Volunteers have big plans for forests
If you head into the woods of Forbes State Forest, walking a trail as you go, thank a volunteer.
Employees of the state bureau of forestry’s Laughlintown office do a lot of work to blaze and maintain those trails, to be sure. But they’ve also enlisted some others to help with that work.
District forester Ed Callahan has a Laurel Mountain Volunteer Group at his disposal, and they’ve been busy.
Made up of representatives of 10 groups in all, including mountain bikers, hikers, skiers, and horseback riders, the group — led by volunteer coordinator Mark Bittner — works four days a year to resurface or reinforce sections of trails worn out from use and natural erosion, clear brush, perform trash and litter pickups, clean culverts and ditches, install steps on steep trail sections, and blaze trails.
An average work day draws 25 to 50 volunteers, even when the weather is bad.
“That’s how much people care about this natural resource and are willing to work to conserve it,” Bittner said in an article about the group published in the PA Parks and Forests newsletter.
The volunteers — who are rewarded at the end of each year with a banquet — have some big future plans, too.
The group has received grants from area foundations and companies, and used some of it to buy gas-powered trimmers, wood stain and other supplies. Additional money is being sought. The idea is to use that money to move from just maintenance to “significant projects,” such as perhaps building a pavilion.

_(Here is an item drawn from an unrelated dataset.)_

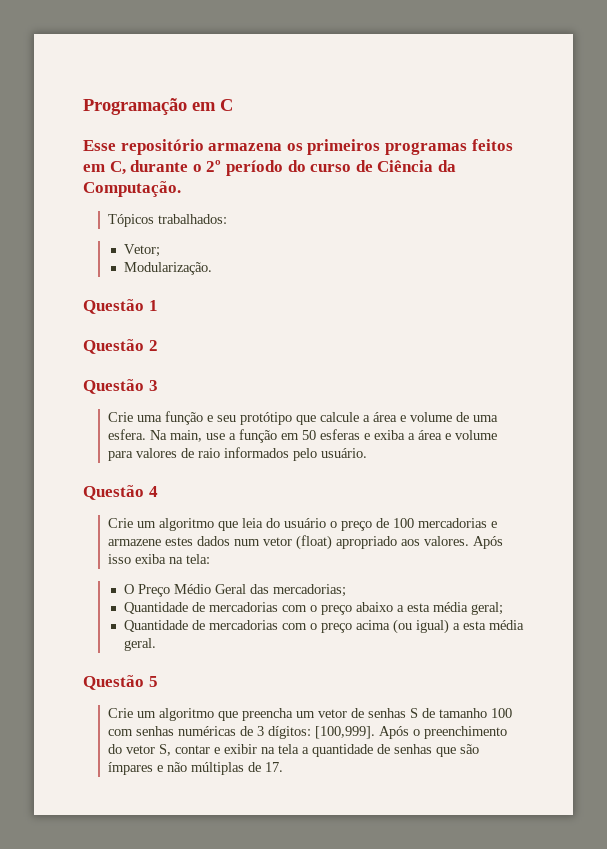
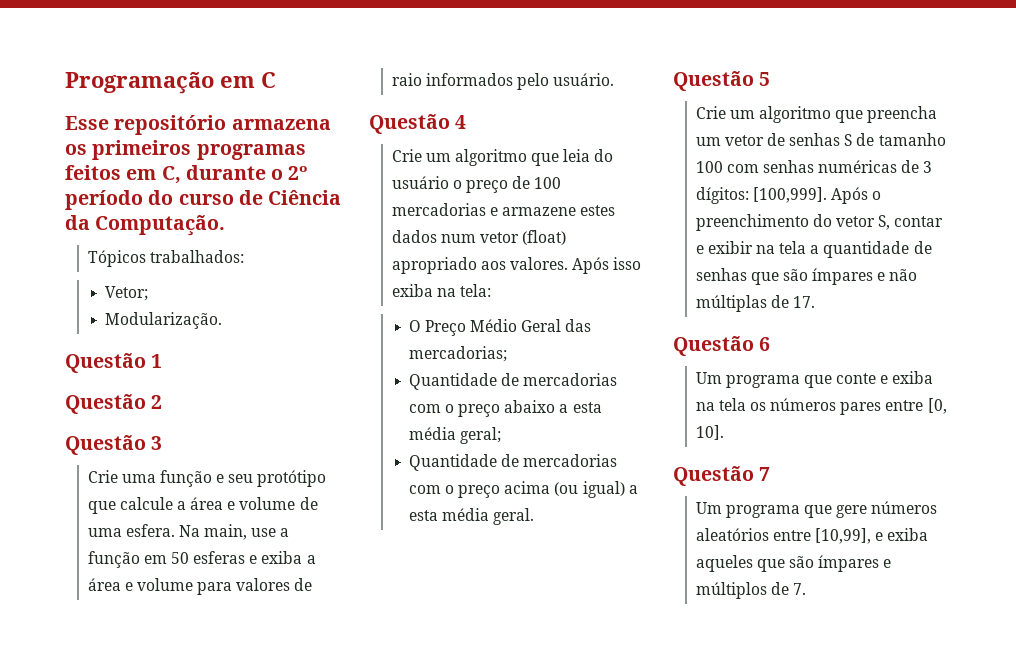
(283, 767) none -> [673,336,771,356] [695,371,934,388] [695,398,947,415] [695,425,724,440] [673,466,771,486] [695,501,938,518] [695,528,929,544] [695,555,892,572] [695,582,806,599] // Questão 6 // Um programa que conte e exiba na tela os números pares entre [0, 10]. // Questão 7 // Um programa que gere números aleatórios entre [10,99], e exiba aqueles que são ímpares e múltiplos de 7.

Some of those decisions will be made this spring when the group holds its annual planning meeting. Anyone wanting to get involved or learn more about the group can call Forbes State Forest at 724-238-1200.
In the meantime, Callahan said the group and its involvement is a wonderful thing for local outdoor recreation and for camaraderie among those user groups.
“Having this group has accomplished many things. It has given the user groups a chance to work side by side, gain perspective from one another, air some differences, and also has allowed them to feel freer to let me know their groups needs,” he said in that newsletter article. “And, they see just how much work it takes to keep a trail system like this functioning.”
Chris Dolnack, a native of Western Pennsylvania’s Mon Valley region who generally returns to the state each fall to hunt from the family camp, has earned a promotion.
Dolnack has been named chief marketing officer of the National Shooting Sports Foundation, the trade association representing the hunting and shooting industry. In his new role, he will “oversee a broad range of activities, including marketing and sales operations, communications, branding, membership, business development, SHOT Show, partnership marketing and customer recruitment and retention.”
Dolnack has been with the foundation for 14 years. Prior to that he worked in marketing with Smith & Wesson and Colt.